====== Source information

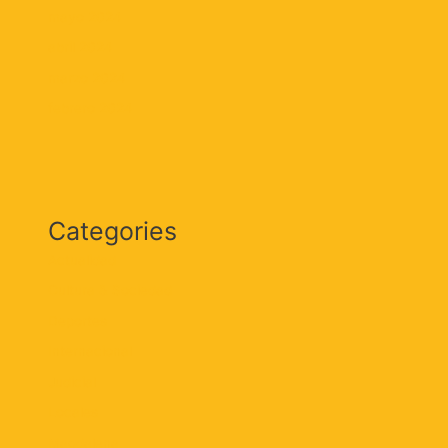
mayo 2024
abril 2024
marzo 2024
febrero 2024
Categories
Actualidad
Cultura & Sociedad
Deportes
Internacional
Judicial
Locales
Magdalena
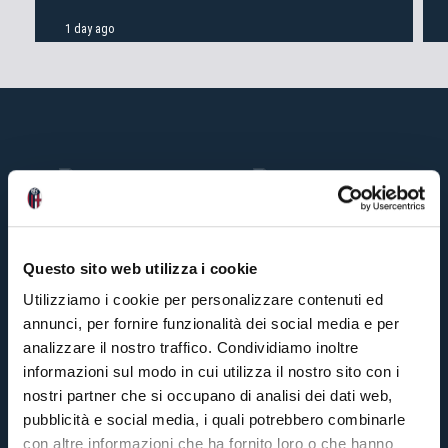
1 day ago
Questo sito web utilizza i cookie
Utilizziamo i cookie per personalizzare contenuti ed
annunci, per fornire funzionalità dei social media e per
analizzare il nostro traffico. Condividiamo inoltre
informazioni sul modo in cui utilizza il nostro sito con i
nostri partner che si occupano di analisi dei dati web,
pubblicità e social media, i quali potrebbero combinarle
con altre informazioni che ha fornito loro o che hanno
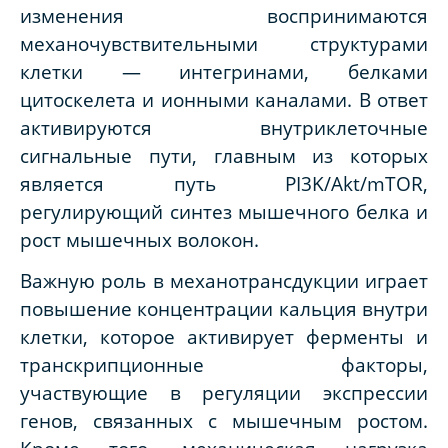
изменения воспринимаются
механочувствительными структурами
клетки — интегринами, белками
цитоскелета и ионными каналами. В ответ
активируются внутриклеточные
сигнальные пути, главным из которых
является путь PI3K/Akt/mTOR,
регулирующий синтез мышечного белка и
рост мышечных волокон.
Важную роль в механотрансдукции играет
повышение концентрации кальция внутри
клетки, которое активирует ферменты и
транскрипционные факторы,
участвующие в регуляции экспрессии
генов, связанных с мышечным ростом.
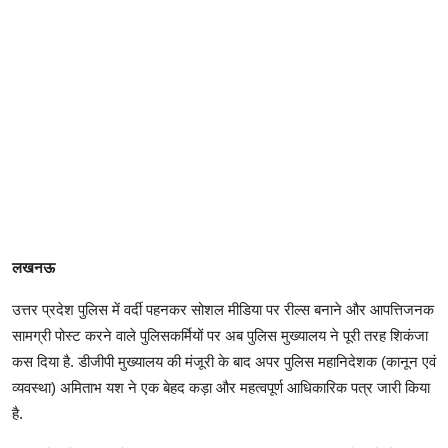
लखनऊ
उत्तर प्रदेश पुलिस में वर्दी पहनकर सोशल मीडिया पर रील्स बनाने और आपत्तिजनक
सामग्री पोस्ट करने वाले पुलिसकर्मियों पर अब पुलिस मुख्यालय ने पूरी तरह शिकंजा
कस दिया है. डीजीपी मुख्यालय की मंजूरी के बाद अपर पुलिस महानिदेशक (कानून एवं
व्यवस्था) अमिताभ यश ने एक बेहद कड़ा और महत्वपूर्ण आधिकारिक पत्र जारी किया
है.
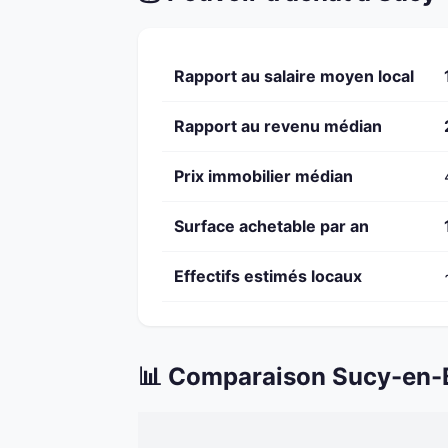
Rapport au salaire moyen local
Rapport au revenu médian
Prix immobilier médian
Surface achetable par an
Effectifs estimés locaux
📊 Comparaison Sucy-en-B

============

Description of the task |
Search the records above for "media" and copy every line that has it.

Response to the exercise |
annunci, per fornire funzionalità dei social media e per
pubblicità e social media, i quali potrebbero combinarle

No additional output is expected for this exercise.